On the Road to Operational Rainfall Monitoring with Commercial Microwave Links

Microwave links in cellular telecommunication networks can be employed for rainfall monitoring. Rainfall attenuates the electromagnetic signals transmitted from one telephone tower to another. By measuring the received power at one end of a microwave link as a function of time, the path-integrated attenuation due to rainfall can be calculated, which can be converted to path-averaged rainfall intensities. Microwave links from cellular communication networks have been proposed as a promising new rainfall measurement technique since one decade. They are particularly interesting for areas with few surface rainfall observations, such as developing countries and urban areas. Yet to date no operational (real-time) link-based rainfall products are available. To advance the process towards operational application and upscaling of this technique, long time series should be analyzed for different networks and climates.

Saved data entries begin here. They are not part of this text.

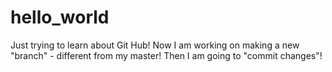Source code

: # hello_world
Just trying to learn about Git Hub!
Now I am working on making a new "branch" - different from my master! 
Then I am going to "commit changes"! 
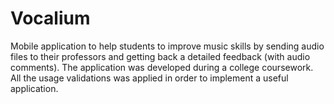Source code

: # Vocalium
Mobile application to help students to improve music skills by sending audio files to their professors and getting back a detailed feedback (with audio comments). The application was developed during a college coursework. All the usage validations was applied in order to implement a useful application.
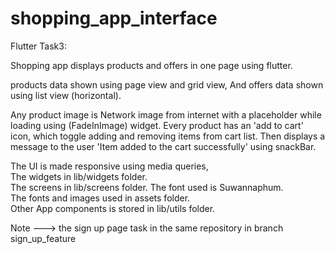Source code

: # shopping_app_interface

Flutter Task3:

Shopping app displays products and offers in one page using flutter.

products data shown using page view and grid view,
And offers data shown using list view (horizontal).

Any product image is Network image from internet with a placeholder while loading using (FadeInImage) widget.
Every product has an 'add to cart' icon, which toggle adding and removing items from cart list.
Then displays a message to the user 'Item added to the cart successfully' using snackBar.

The UI is made responsive using media queries,  
The widgets in lib/widgets folder.    
The screens in lib/screens folder.
The font used is Suwannaphum.    
The fonts and images used in assets folder.   
Other App components is stored in lib/utils folder.

Note ---> the sign up page task in the same repository in branch sign_up_feature
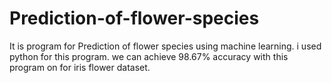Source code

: # Prediction-of-flower-species
It is program for Prediction of flower species using machine learning. i  used python for this program. we can achieve 98.67% accuracy with this program on for iris flower dataset.
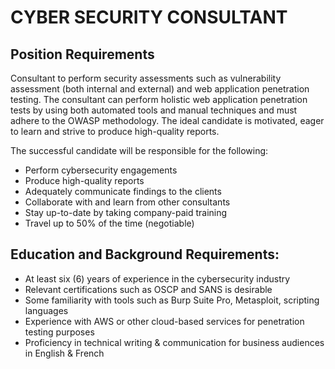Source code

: # CYBER SECURITY CONSULTANT

## Position Requirements
Consultant to perform security assessments such as vulnerability assessment (both internal and external) and web application penetration testing. The consultant can perform holistic web application penetration tests by using both automated tools and manual techniques and must adhere to the OWASP methodology. The ideal candidate is motivated, eager to learn and strive to produce high-quality reports.

The successful candidate will be responsible for the following:

* Perform cybersecurity engagements
* Produce high-quality reports
* Adequately communicate findings to the clients
* Collaborate with and learn from other consultants
* Stay up-to-date by taking company-paid training
* Travel up to 50% of the time (negotiable)

## Education and Background Requirements:
* At least six (6) years of experience in the cybersecurity industry
* Relevant certifications such as OSCP and SANS is desirable
* Some familiarity with tools such as Burp Suite Pro, Metasploit, scripting languages
* Experience with AWS or other cloud-based services for penetration testing purposes
* Proficiency in technical writing & communication for business audiences in English & French
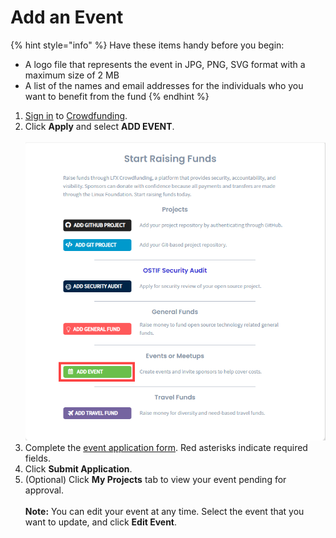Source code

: # Add an Event

{% hint style="info" %}
Have these items handy before you begin:

* A logo file that represents the event in JPG, PNG, SVG format with a maximum size of 2 MB
* A list of the names and email addresses for the individuals who you want to benefit from the fund
{% endhint %}

1. [Sign in](../../sso/sign-in/) to [Crowdfunding](https://crowdfunding.lfx.linuxfoundation.org).
2. Click **Apply** and select **ADD EVENT**.\
   \
   ![](<../../.gitbook/assets/add event.png>)
3. Complete the [event application form](../event-application.md). Red asterisks indicate required fields.
4. Click **Submit Application**.
5. (Optional) Click **My Projects** tab to view your event pending for approval.\
   \
   **Note:** You can edit your event at any time. Select the event that you want to update, and click **Edit Event**.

Here the potential for long-term large-scale operational rainfall monitoring is demonstrated by utilizing a 2.5-year dataset from a cellular telecommunication network. The dataset consists of roughly 2,000 links covering the land surface of the Netherlands (35,500 km²). The quality of link rainfall maps is thoroughly quantified by an extensive validation against independent gauge-adjusted radar rainfall maps for. One of the goals is to quantify whether the cellular telecommunication network can yield rainfall maps of comparable or higher quality as those based on automatic rain gauge data (with a density of ~1 gauge per 1000 km²). Developing countries will usually have rain gauge networks with a lower density (and little or no weather radars). This helps to assess the added value of link-based rainfall estimates with respect to those from existing rain gauge networks, as well as the added value for adjustment of radar rainfall images.

The potential of these networks for rainfall monitoring is confirmed. Performance is less good in the winter, probably caused by dew formation on antennas and melting precipitation at the link path and on antennas. However, the good results found for the summer in a temperate climate, hold a promise for large-scale application in developing countries in (sub)tropical climates.